*Job item*.
Each line from the one that has "Identify the document" through the end of the entries below must be written out exactly; leave out all other lines.

Supplied material Block Start

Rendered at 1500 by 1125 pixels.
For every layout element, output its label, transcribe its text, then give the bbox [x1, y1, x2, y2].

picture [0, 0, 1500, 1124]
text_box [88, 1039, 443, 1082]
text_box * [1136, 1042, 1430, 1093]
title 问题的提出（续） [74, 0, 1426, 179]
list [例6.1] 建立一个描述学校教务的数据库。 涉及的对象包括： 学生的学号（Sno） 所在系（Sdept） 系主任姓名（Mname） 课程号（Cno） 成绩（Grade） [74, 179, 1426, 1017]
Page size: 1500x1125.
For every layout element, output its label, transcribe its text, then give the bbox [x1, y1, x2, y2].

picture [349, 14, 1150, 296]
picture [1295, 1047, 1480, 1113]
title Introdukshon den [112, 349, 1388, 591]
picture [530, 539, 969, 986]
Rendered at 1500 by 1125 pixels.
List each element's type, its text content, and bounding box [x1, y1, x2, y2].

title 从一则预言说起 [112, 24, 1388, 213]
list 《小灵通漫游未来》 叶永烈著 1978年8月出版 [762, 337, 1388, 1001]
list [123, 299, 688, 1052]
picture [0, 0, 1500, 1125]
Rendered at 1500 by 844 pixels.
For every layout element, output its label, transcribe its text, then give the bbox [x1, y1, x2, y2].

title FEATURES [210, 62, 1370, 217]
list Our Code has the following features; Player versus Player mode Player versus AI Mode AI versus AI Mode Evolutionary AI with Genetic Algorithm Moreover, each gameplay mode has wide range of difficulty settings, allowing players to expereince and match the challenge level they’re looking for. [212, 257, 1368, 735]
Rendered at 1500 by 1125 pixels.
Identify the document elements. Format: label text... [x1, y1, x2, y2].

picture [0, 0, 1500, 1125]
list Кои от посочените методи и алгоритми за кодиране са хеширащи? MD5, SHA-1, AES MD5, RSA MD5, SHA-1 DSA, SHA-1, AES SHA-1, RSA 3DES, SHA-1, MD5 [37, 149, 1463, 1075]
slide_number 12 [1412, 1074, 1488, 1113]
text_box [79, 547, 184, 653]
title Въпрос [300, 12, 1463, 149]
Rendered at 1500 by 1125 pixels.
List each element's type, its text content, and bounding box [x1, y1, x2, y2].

Supplied material Block End

*Answer box*.
Identify the document elements. Format: label text... [x1, y1, x2, y2].

picture [0, 0, 1500, 1125]
list Кои от посочените методи и алгоритми за кодиране са хеширащи? MD5, SHA-1, AES MD5, RSA MD5, SHA-1 DSA, SHA-1, AES SHA-1, RSA 3DES, SHA-1, MD5 [37, 149, 1463, 1075]
slide_number 12 [1412, 1074, 1488, 1113]
text_box [79, 547, 184, 653]
title Въпрос [300, 12, 1463, 149]
Rendered at 1500 by 1125 pixels.
List each element's type, its text content, and bounding box [x1, y1, x2, y2].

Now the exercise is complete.